I would guess the rotors are warped or burned, causing them to chatter.


----------



## nicayotte (Apr 4, 2011)

Missouri Judge said:


> I would guess the rotors are warped or burned, causing them to chatter.


Agree, spend a weekend taking the wheels off and peeking around and change the brake pads/rotors if you feel comfortable


----------



## ZEIKE524 (Dec 28, 2010)

More than likely warped rotors. Same problem with mine. I am recieving my cquence rotors and pads today. Fairly inexpensive and have pretty good reviews on here as well as on some corvette forums and M3 forums and a few others.


----------



## nicayotte (Apr 4, 2011)

ZEIKE524 said:


> More than likely warped rotors. Same problem with mine. I am recieving my cquence rotors and pads today.

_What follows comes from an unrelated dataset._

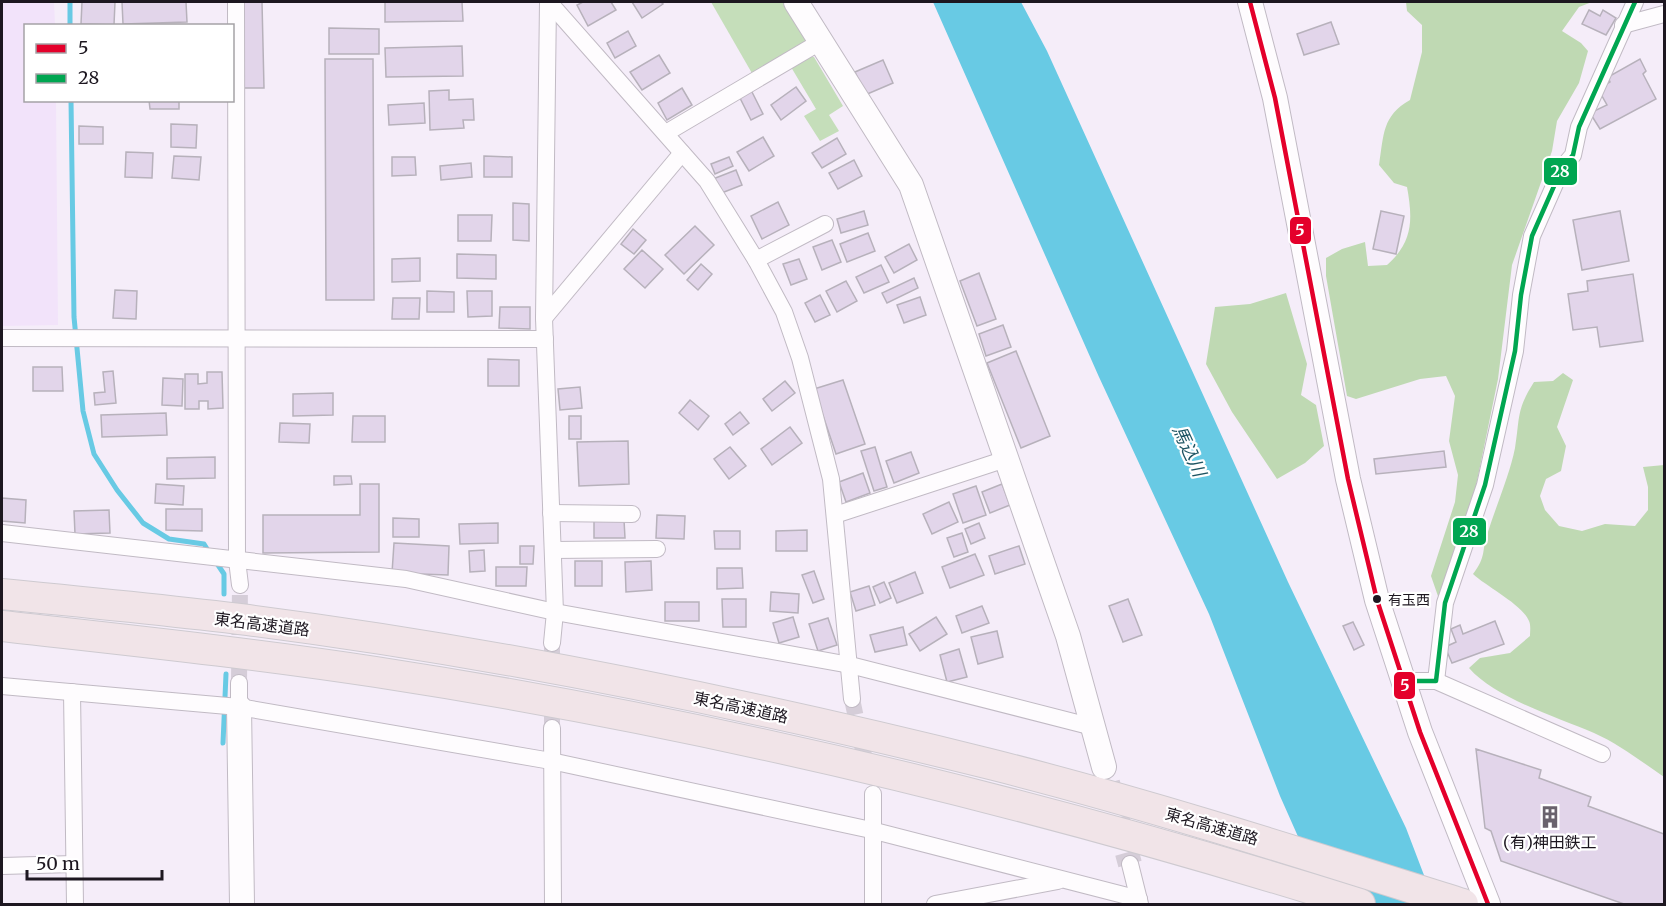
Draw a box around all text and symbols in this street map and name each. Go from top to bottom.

Fairly inexpensive and have pretty good reviews on here as well as on some corvette forums and M3 forums and a few others.


how much were you looking at for these an where did u get them


----------



## ZEIKE524 (Dec 28, 2010)

nicayotte said:


> how much were you looking at for these an where did u get them


I got them off ebay but they are directly from cquence. i paid right around 350. if u go onto their website for the same exact setup it is closer to 400. that good ol ebay discount i guess. it was for all 4 rotors and pads.


----------



## 87GN06GTO07IRL (Aug 10, 2009)

If the wheel shakes, it's the front rotors. If the brake pedal pulsates, it's the rears.


----------



## Rukee (Feb 8, 2007)

87GN06GTO07IRL said:


> If the wheel shakes, it's the front rotors. If the brake pedal pulsates, it's the rears.


More like if the brake pedal shakes at highway speeds then calms down as you apply more brake, that would indicate the rears. If the pulsating gets worse as you increase brake effort till you fully stop, that would indicate the fronts.
Hope this helps.


----------



## seagull (Aug 13, 2011)

PROBLEM FIXED GOT NEW ROTORS AND PADS ...smooth as silk now ..thanks all for your help.


----------